Reza a lenda local que a presença destas ossadas deriva de uma peregrinação a um santuário próximo da deusa da montanha, Nanda Devi, realizada por um rei, a rainha e a sua comitiva de empregados, que, devido ao seu comportamento inadequado e comemorativo, foram abatidos pela ira da deusa.
O que aconteceu neste local?
É a pergunta que os investigadores têm tentado dar resposta.
Ao longo dos anos, têm aparecido várias teorias para explicar as origens destes ossos, podiam ser os restos mortais de um exército, ou de um grupo de mercadores que foi apanhado no meio de uma tempestade, ou mesmo vitimas de uma epidemia. Enfim, qualquer uma destas teorias tem o dom de preencher o imaginário do leitor, facilmente conseguimos imaginar como possível qualquer um destes cenários.
Uma pesquisa antropológica elaborada nos primeiros anos de século XXI estudou cinco esqueletos e estimou que tivessem 1.200 anos. Com base nos fragmentos de ADN também foi sugerido que havia dois grupos diferentes de pessoas, um intimamente relacionado (uma família ou tribo) e um segundo grupo com menos elementos e de indivíduos de menor estatura. Foi determinado que todos os corpos apresentavam danos na cabeça e nos ombros, o que levou os especialistas a sugerir que o ataque tinha vindo de cima. Então, prevaleceu a teoria que estes indivíduos tinham morrido devido a uma violenta tempestade de granizo. Mas uma nova análise genética realizada por um grupo de cientistas da Índia, América e Alemanha veio refutar essa hipótese.
Até 2019 pouco se sabia sobre a origem destes esqueletos, pois nunca tinham sido submetidos a uma investigação arqueológica sistemática devido à natureza perturbada do local, seja pelos deslizamentos de terra ou pelas frequentes visitas de peregrinos e montanhistas que tem vindo a manipular e remover artefactos.
Este novo estudo liderado por Éadaoin Harney e David Reich, aplicou uma série de pesquisas bioarqueológicas às ossadas de 38 indivíduos, nomeadamente análise de ADN, reconstrução dietética com isótopos estáveis, datação por carbono e análises osteológicas de saúde e de estatura.
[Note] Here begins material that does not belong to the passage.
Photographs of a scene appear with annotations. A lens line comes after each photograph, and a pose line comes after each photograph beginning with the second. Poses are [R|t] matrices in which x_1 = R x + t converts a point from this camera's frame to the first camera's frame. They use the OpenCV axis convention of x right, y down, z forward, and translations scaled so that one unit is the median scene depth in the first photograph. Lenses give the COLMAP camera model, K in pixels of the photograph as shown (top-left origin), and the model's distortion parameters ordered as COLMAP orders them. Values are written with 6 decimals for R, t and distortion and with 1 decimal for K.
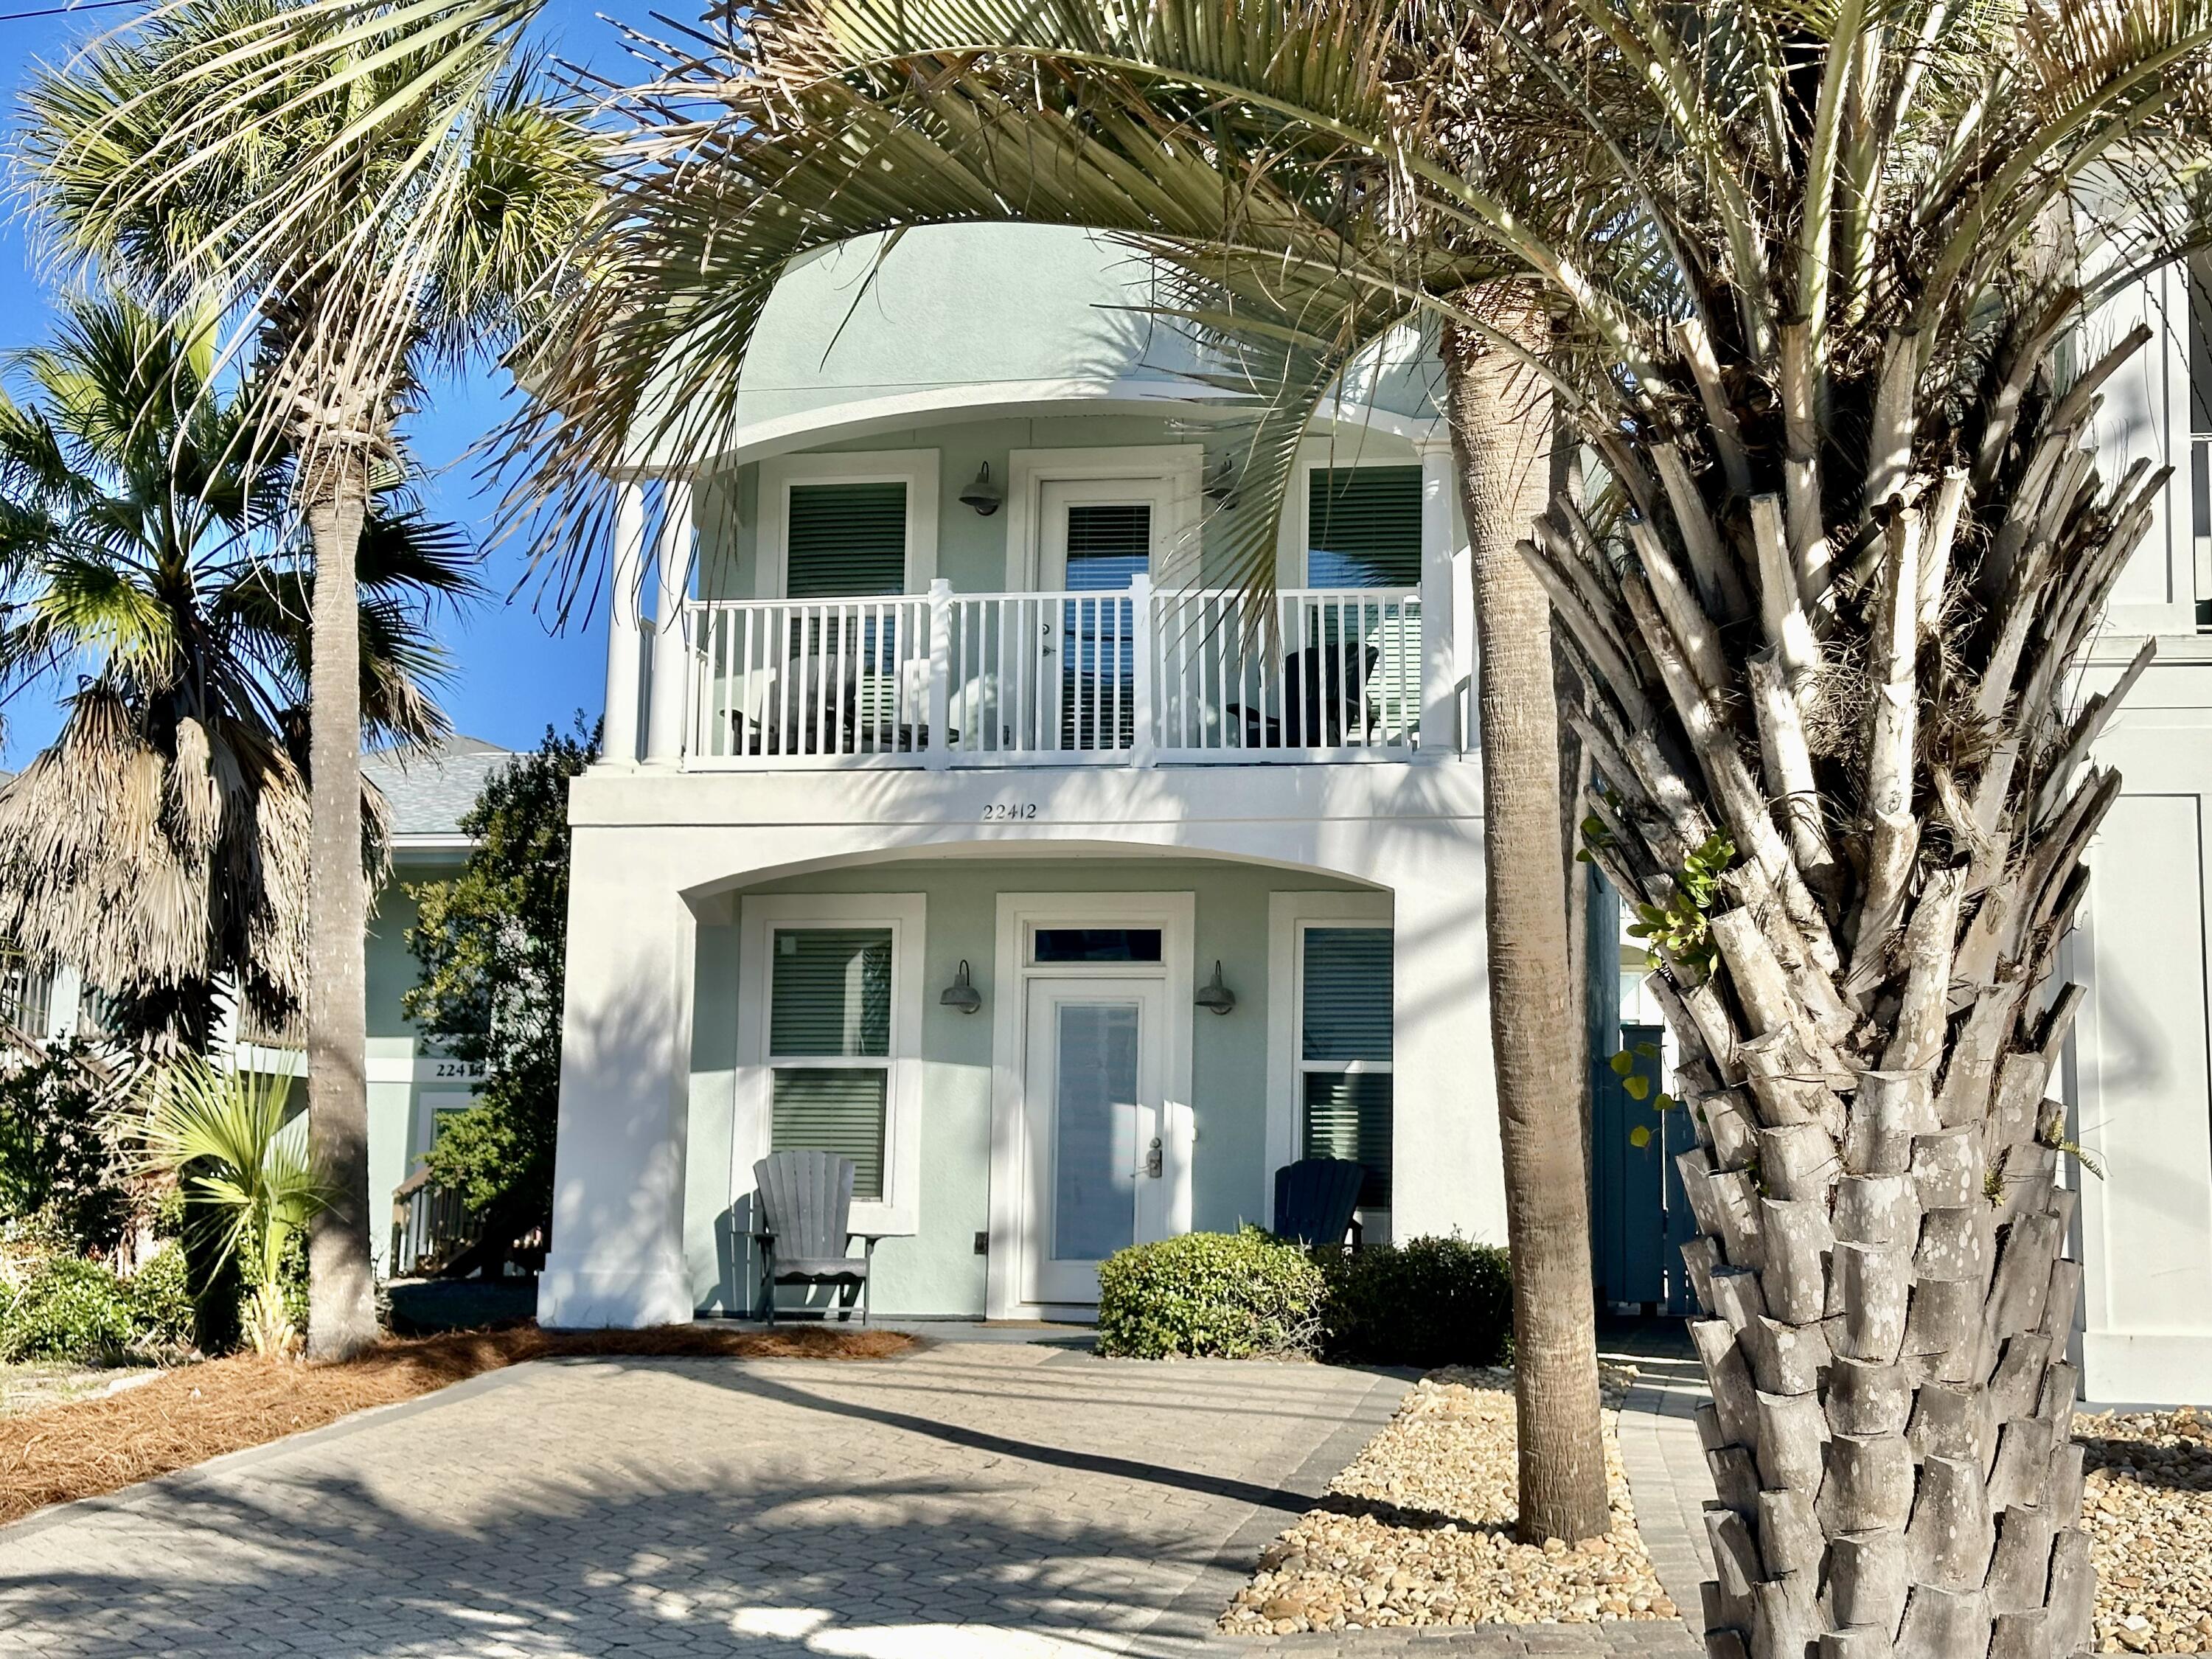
lens RADIAL K [[3076.9, 0, 1106.0], [0, 3076.9, 829.5], [0, 0, 1]] dist [-0.000220, -0.032048]
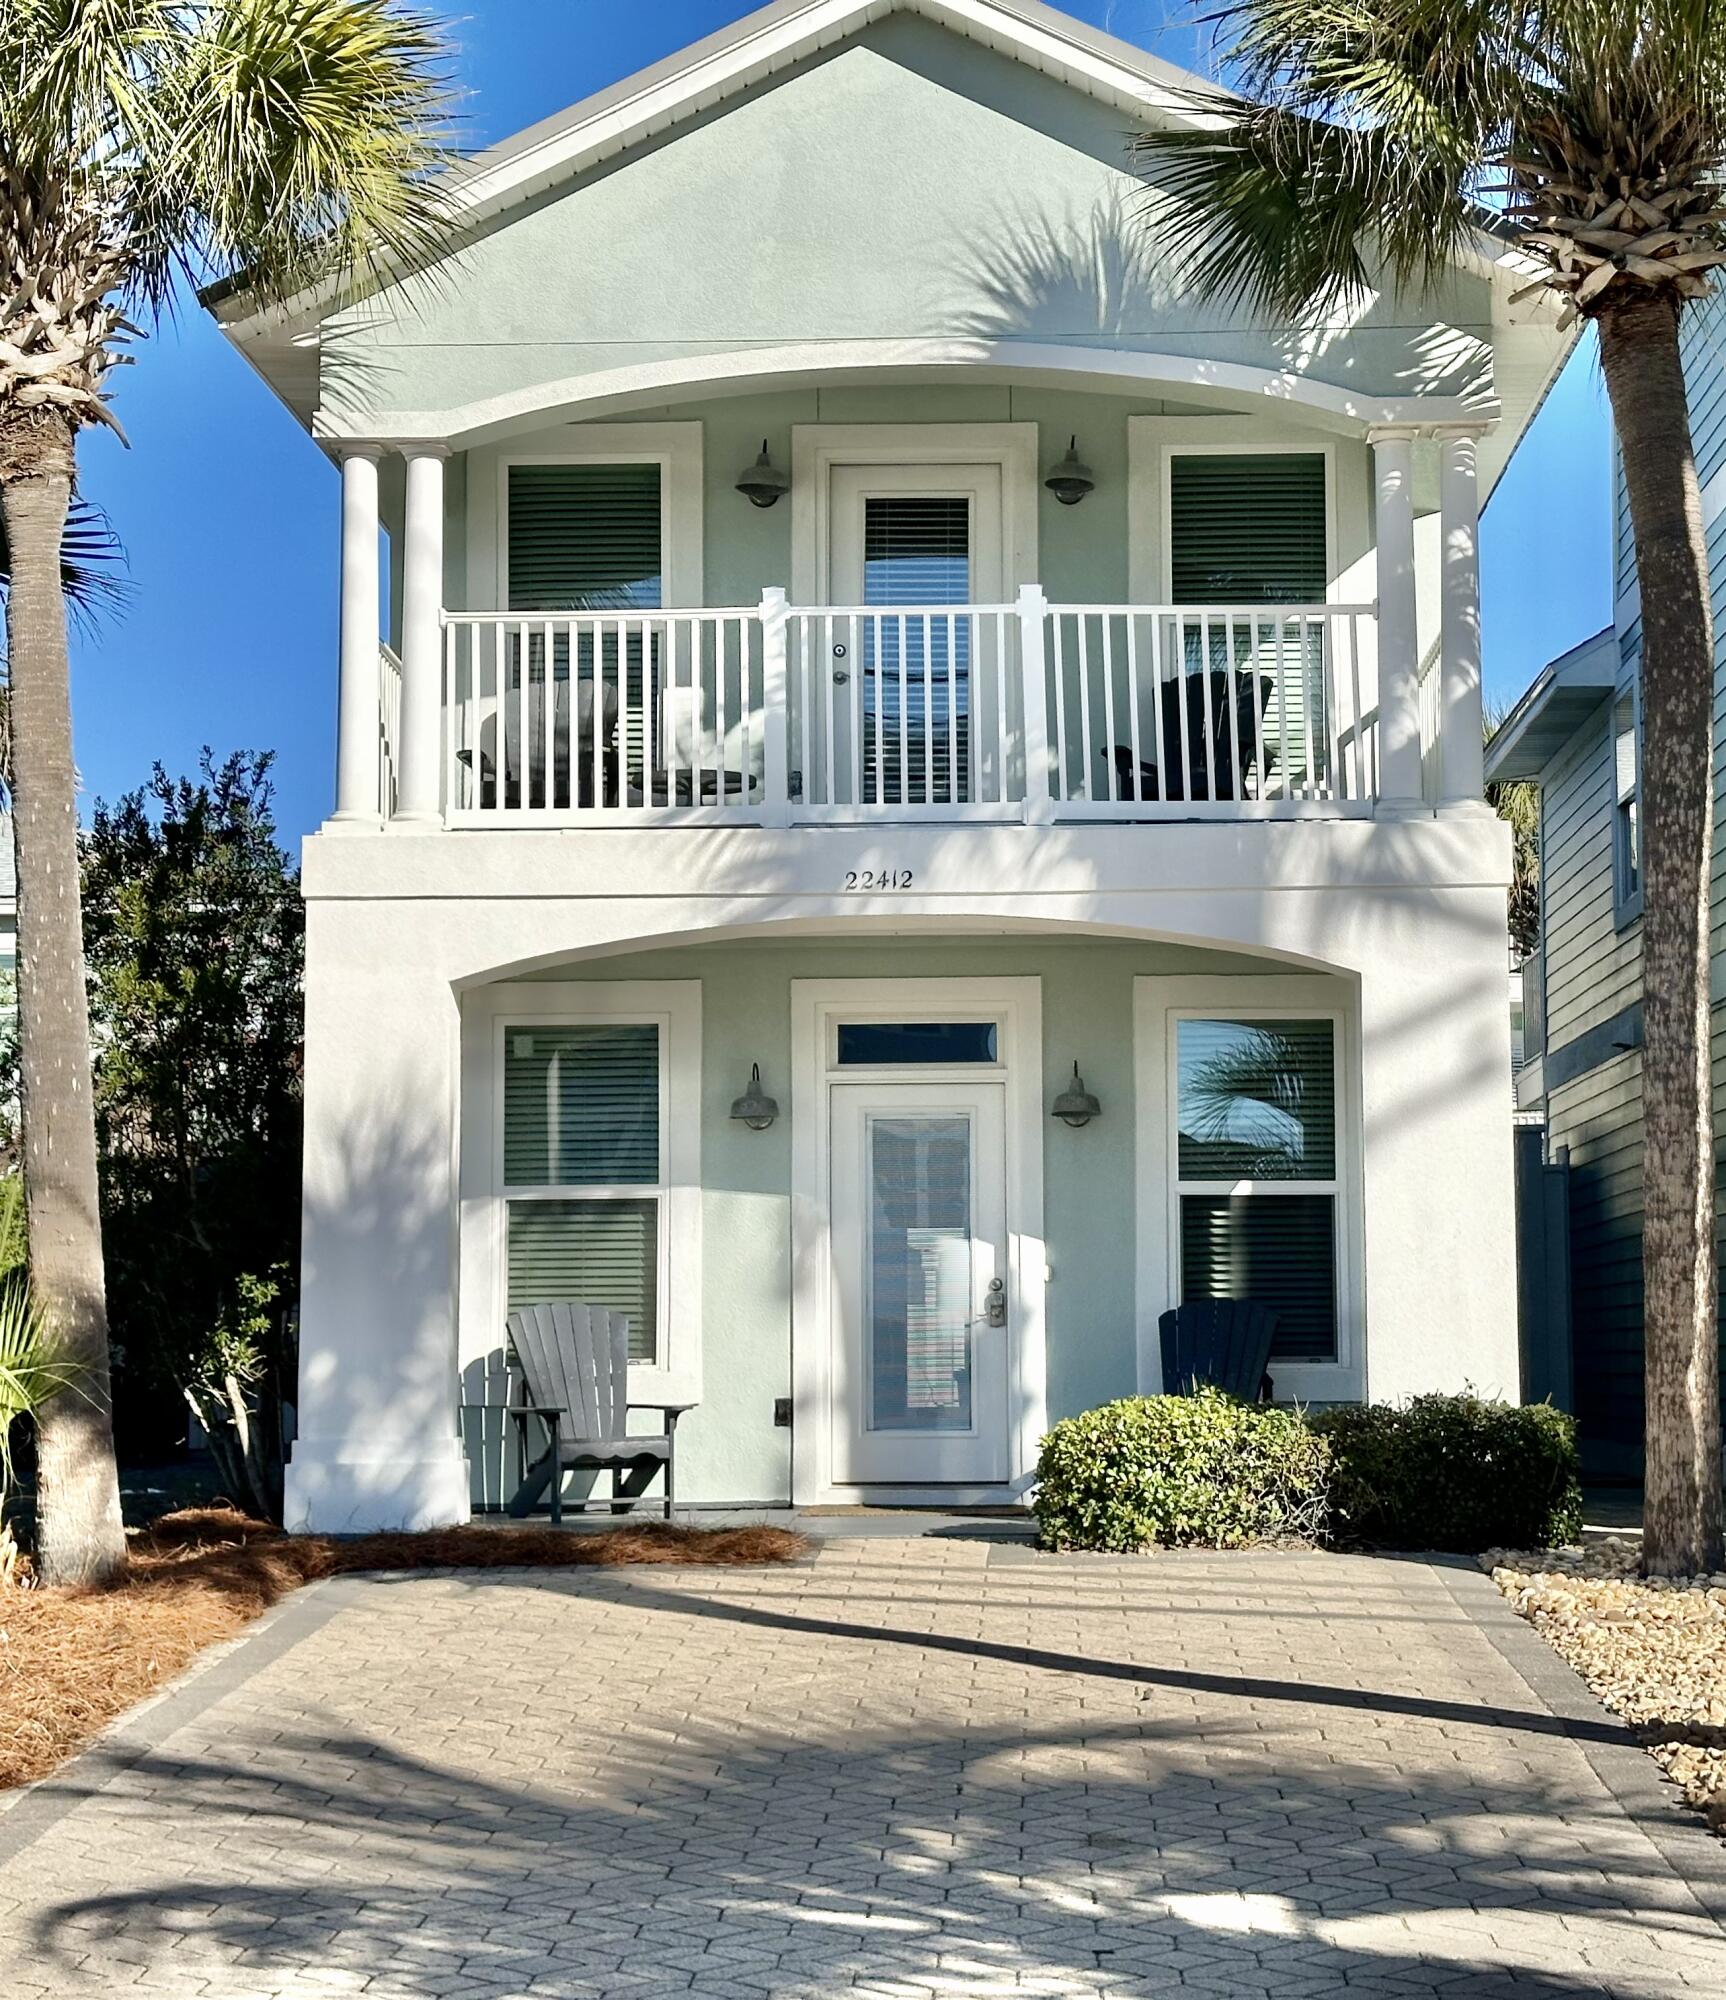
lens RADIAL K [[3659.4, 0, 863.3], [0, 3659.4, 1088.9], [0, 0, 1]] dist [-0.011315, -0.099580]
pose [[0.987602, -0.011120, 0.156587, -0.172725], [0.002737, 0.998556, 0.053650, -0.002215], [-0.156957, -0.052556, 0.986206, 0.052402]]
Conseguiram identificar 23 homens e 15 mulheres, incluíam crianças e idosos, parentalmente não relacionados. Os resultados indicam que os esqueletos de Roopkund pertencem a três grupos geneticamente distintos: 23 sul-asiáticos (depositados no lago entre os séculos VII e X), um do Leste Asiático e 14 do Mediterrâneo Oriental (depositados entre os séculos XVII e XX). Ou seja, não houve apenas um despejo de mortos em massa, como se pensava, mas vários, separados no tempo ao longo de mil anos.
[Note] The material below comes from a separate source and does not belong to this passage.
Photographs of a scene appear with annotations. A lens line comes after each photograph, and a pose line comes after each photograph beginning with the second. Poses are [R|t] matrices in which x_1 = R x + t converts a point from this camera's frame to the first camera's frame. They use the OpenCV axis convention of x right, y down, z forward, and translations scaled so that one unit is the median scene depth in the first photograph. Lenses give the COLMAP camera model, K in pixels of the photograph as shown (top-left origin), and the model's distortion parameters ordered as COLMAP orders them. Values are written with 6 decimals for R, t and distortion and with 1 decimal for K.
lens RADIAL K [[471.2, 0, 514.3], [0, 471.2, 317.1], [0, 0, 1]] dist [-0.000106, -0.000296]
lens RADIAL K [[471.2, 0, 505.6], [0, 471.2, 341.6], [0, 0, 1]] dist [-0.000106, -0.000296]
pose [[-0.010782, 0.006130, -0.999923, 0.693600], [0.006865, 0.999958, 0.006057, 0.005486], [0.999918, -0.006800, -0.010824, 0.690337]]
Os indivíduos estudados eram saudáveis, apenas três deles apresentavam fraturas por compressão não cicatrizadas e foram encontrados alguns indivíduos altos e robustos que não se enquadram nos parâmetros da população sul Asiática. Também se percebeu que os indivíduos tinham dietas significativamente diferentes, o que reforça a o fato de representarem diferentes populações.
É aceitável a ideia de que um grupo de Indianos possa ter morrido durante uma peregrinação na zona, mas é menos provável que o mesmo tenha acontecido aos indivíduos com ascendência no mediterrâneo oriental, a cerca de 7 mil quilómetros de distância do seu local de origem.
Talvez alguns dos esqueletos tenham sido propositadamente trazidos para este lago com a finalidade se realizar cerimónias fúnebres, ou talvez fossem turistas ou exploradores mortos pela própria curiosidade!
É verdade que a ciência ajuda bastante na tentativa de resolução deste mistério, mas não é menos verdade que neste momento existem mais perguntas do que respostas, deixando um ótimo espaço para ser preenchido pelas mentes mais imaginativas.
O leitor continua atento, é sinal que consegui cumprir a promessa de apresentar-lhe um bom mistério, juntar os três ingredientes mágicos: insólito, antigo e ciência, originando um cativante aroma a mistério.
Para além de ser o maior produtor de leite do mundo, o país inventor do champô, onde a maioria da população não usa papel higiénico, a Índia é também berço de um dos maiores e mais antigos mistérios de sempre.
Seja bem-vindo ao lago dos esqueletos!